#### Try it
Among the entries below, only the lines from the one with "GRIP EQUIPMENT" through the one with "Frame | $65.00 |" are to be retyped, exactly and without pictures.

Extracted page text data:
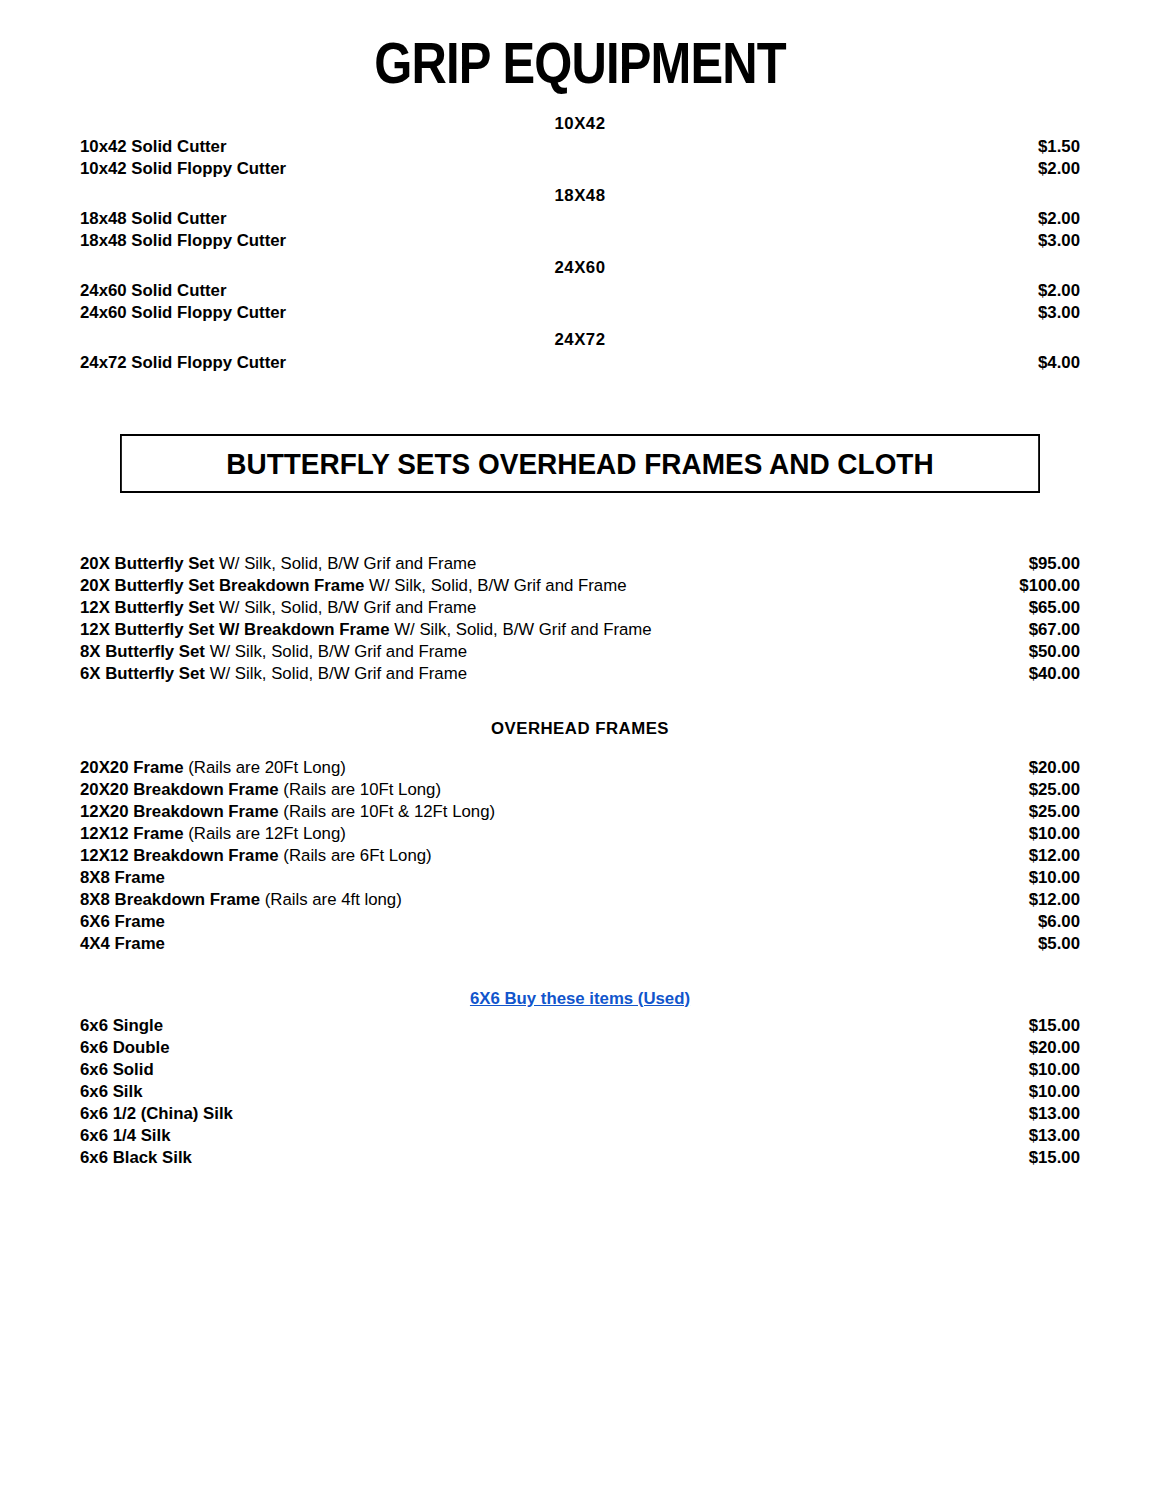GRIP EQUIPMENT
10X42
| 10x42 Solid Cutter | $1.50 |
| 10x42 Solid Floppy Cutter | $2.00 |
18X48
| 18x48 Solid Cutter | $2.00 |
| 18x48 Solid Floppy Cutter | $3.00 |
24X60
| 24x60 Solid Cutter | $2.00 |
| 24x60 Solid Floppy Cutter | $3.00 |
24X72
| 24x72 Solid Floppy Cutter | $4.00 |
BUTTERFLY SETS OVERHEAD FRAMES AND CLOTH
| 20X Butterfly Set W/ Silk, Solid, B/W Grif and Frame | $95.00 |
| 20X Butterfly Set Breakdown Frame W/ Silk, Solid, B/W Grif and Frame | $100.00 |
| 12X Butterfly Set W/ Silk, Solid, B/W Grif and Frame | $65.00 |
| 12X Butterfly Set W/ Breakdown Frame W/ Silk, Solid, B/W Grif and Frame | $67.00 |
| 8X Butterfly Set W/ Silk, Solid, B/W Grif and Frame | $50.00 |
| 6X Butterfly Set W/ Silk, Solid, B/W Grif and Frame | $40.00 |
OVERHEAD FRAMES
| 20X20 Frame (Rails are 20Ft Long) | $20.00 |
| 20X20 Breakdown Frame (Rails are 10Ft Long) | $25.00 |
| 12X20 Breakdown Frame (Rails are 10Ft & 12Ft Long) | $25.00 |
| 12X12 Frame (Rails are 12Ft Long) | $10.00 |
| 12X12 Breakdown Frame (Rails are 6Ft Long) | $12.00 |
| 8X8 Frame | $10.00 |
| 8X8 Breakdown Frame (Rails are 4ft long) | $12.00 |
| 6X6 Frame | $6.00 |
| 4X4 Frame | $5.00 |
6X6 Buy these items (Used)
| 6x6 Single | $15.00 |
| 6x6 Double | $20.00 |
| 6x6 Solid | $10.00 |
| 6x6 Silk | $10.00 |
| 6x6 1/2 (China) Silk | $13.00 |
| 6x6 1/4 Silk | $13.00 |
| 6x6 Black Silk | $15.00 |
---
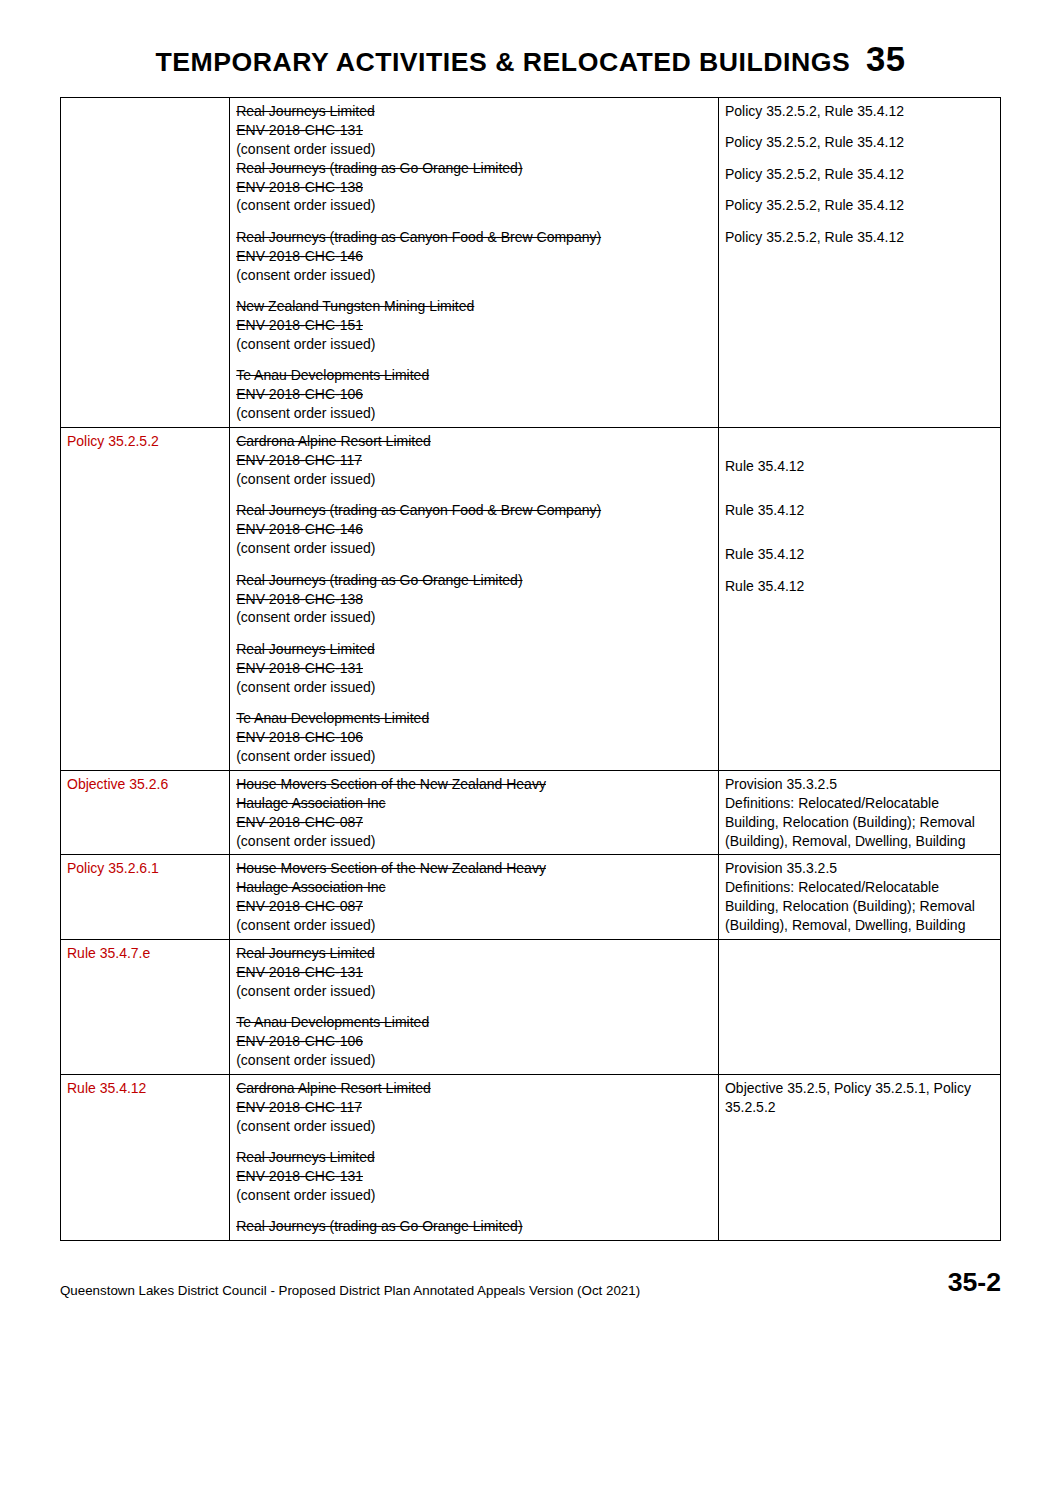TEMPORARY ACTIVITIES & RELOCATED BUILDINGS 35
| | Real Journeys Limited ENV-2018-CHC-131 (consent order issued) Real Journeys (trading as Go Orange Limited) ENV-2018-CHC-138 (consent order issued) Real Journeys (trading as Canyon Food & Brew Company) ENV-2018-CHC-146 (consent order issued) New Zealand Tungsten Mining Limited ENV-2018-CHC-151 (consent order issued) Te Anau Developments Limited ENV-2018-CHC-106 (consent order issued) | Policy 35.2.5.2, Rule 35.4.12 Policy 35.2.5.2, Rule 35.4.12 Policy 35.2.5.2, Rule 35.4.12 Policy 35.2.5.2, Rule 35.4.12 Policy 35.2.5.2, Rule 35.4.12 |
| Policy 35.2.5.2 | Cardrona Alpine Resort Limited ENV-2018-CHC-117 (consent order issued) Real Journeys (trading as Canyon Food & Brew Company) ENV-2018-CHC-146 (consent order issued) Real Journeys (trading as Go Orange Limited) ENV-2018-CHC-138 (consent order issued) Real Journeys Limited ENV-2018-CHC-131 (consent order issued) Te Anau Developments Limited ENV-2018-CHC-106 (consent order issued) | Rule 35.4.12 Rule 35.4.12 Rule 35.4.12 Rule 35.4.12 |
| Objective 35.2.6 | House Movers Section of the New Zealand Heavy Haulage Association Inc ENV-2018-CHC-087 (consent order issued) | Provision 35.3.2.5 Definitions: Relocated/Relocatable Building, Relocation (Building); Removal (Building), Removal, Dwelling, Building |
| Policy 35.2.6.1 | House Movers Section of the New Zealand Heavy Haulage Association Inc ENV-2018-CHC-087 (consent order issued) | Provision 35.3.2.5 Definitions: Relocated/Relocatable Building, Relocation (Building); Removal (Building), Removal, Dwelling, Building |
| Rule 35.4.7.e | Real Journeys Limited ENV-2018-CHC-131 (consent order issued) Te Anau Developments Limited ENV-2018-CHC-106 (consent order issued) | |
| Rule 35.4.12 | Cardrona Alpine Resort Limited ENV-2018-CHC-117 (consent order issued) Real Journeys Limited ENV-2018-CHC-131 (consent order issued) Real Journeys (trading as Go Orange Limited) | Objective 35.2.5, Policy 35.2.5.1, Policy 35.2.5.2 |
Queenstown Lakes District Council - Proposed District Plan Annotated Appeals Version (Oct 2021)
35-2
...
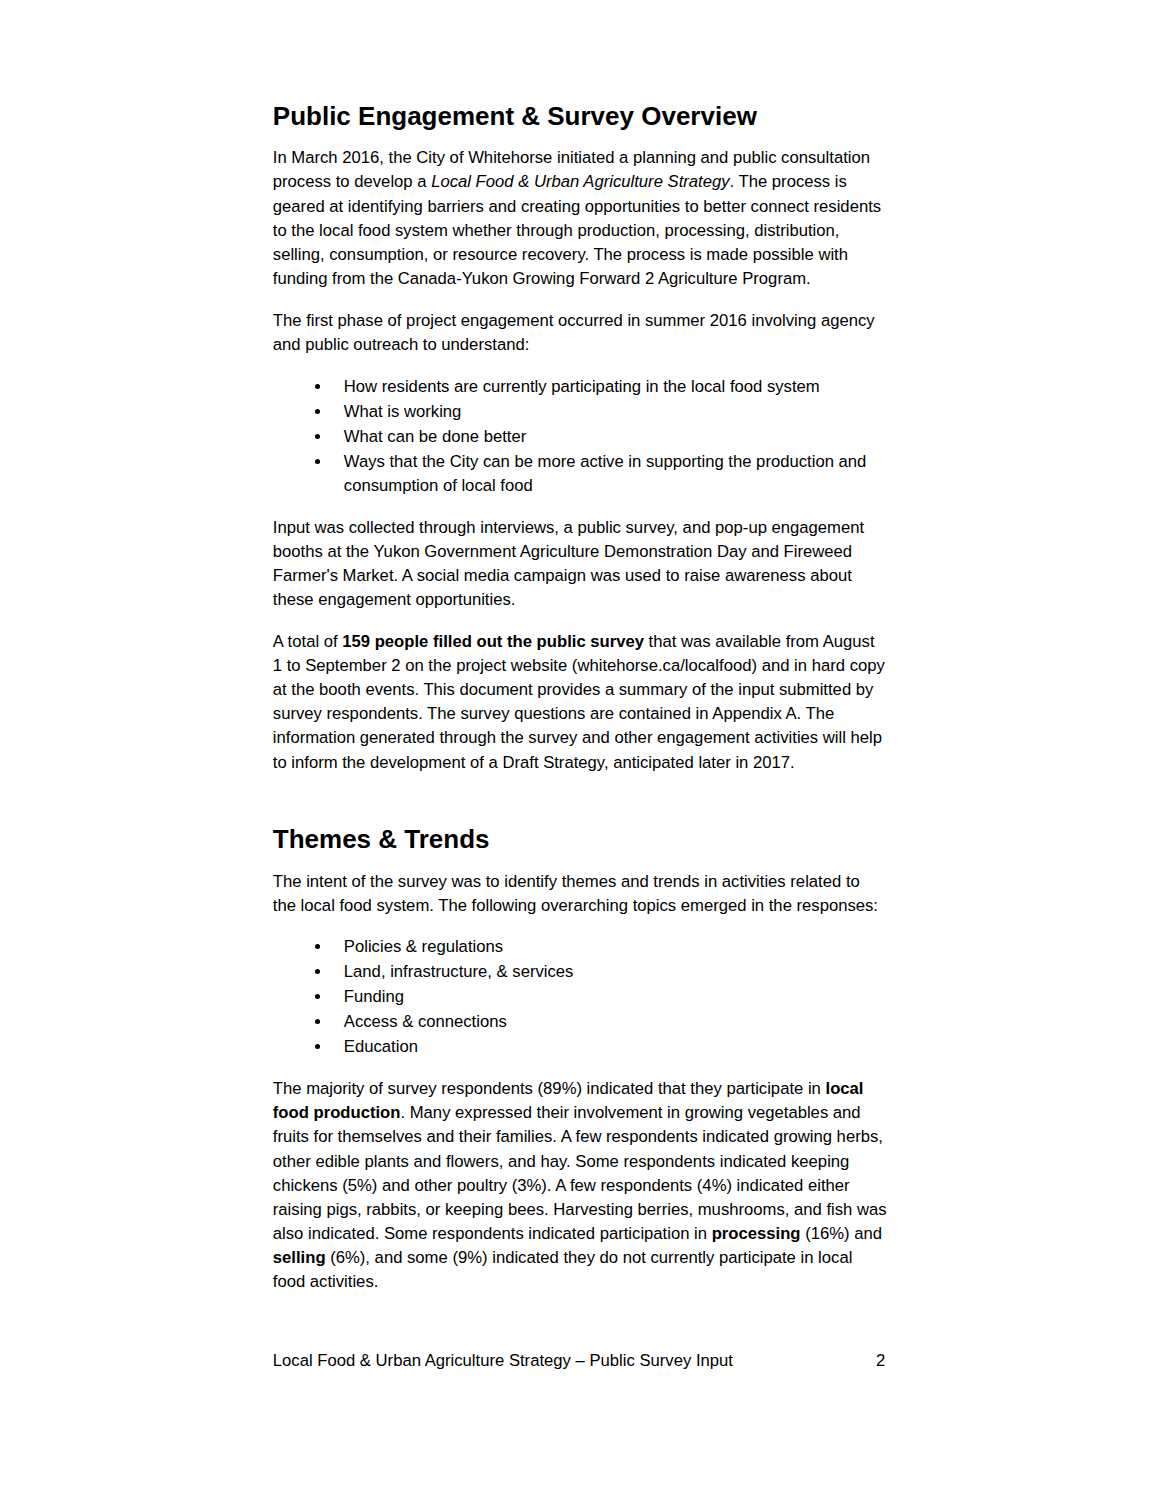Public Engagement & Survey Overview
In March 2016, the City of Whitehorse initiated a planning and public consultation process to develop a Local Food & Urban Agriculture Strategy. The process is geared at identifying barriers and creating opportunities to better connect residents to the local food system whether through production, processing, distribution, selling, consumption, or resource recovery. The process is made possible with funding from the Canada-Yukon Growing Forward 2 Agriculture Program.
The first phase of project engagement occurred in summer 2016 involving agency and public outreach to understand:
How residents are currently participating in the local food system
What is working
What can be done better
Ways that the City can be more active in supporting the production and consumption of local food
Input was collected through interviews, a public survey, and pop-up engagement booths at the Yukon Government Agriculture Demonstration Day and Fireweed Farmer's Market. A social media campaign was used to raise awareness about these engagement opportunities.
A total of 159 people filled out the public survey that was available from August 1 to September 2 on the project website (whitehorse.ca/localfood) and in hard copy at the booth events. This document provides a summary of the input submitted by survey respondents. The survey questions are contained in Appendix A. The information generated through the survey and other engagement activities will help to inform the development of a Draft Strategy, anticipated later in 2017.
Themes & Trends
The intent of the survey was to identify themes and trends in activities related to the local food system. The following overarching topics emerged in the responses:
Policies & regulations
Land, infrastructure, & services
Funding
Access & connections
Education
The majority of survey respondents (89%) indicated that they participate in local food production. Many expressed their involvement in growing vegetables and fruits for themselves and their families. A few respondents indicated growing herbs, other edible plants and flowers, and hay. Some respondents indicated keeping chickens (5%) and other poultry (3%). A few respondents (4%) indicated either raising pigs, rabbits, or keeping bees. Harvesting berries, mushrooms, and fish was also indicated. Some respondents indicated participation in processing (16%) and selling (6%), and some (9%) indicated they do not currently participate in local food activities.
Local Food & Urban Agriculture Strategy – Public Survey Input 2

#### Answer area
GRIP EQUIPMENT
10X42
| 10x42 Solid Cutter | $1.50 |
| 10x42 Solid Floppy Cutter | $2.00 |
18X48
| 18x48 Solid Cutter | $2.00 |
| 18x48 Solid Floppy Cutter | $3.00 |
24X60
| 24x60 Solid Cutter | $2.00 |
| 24x60 Solid Floppy Cutter | $3.00 |
24X72
| 24x72 Solid Floppy Cutter | $4.00 |
BUTTERFLY SETS OVERHEAD FRAMES AND CLOTH
| 20X Butterfly Set W/ Silk, Solid, B/W Grif and Frame | $95.00 |
| 20X Butterfly Set Breakdown Frame W/ Silk, Solid, B/W Grif and Frame | $100.00 |
| 12X Butterfly Set W/ Silk, Solid, B/W Grif and Frame | $65.00 |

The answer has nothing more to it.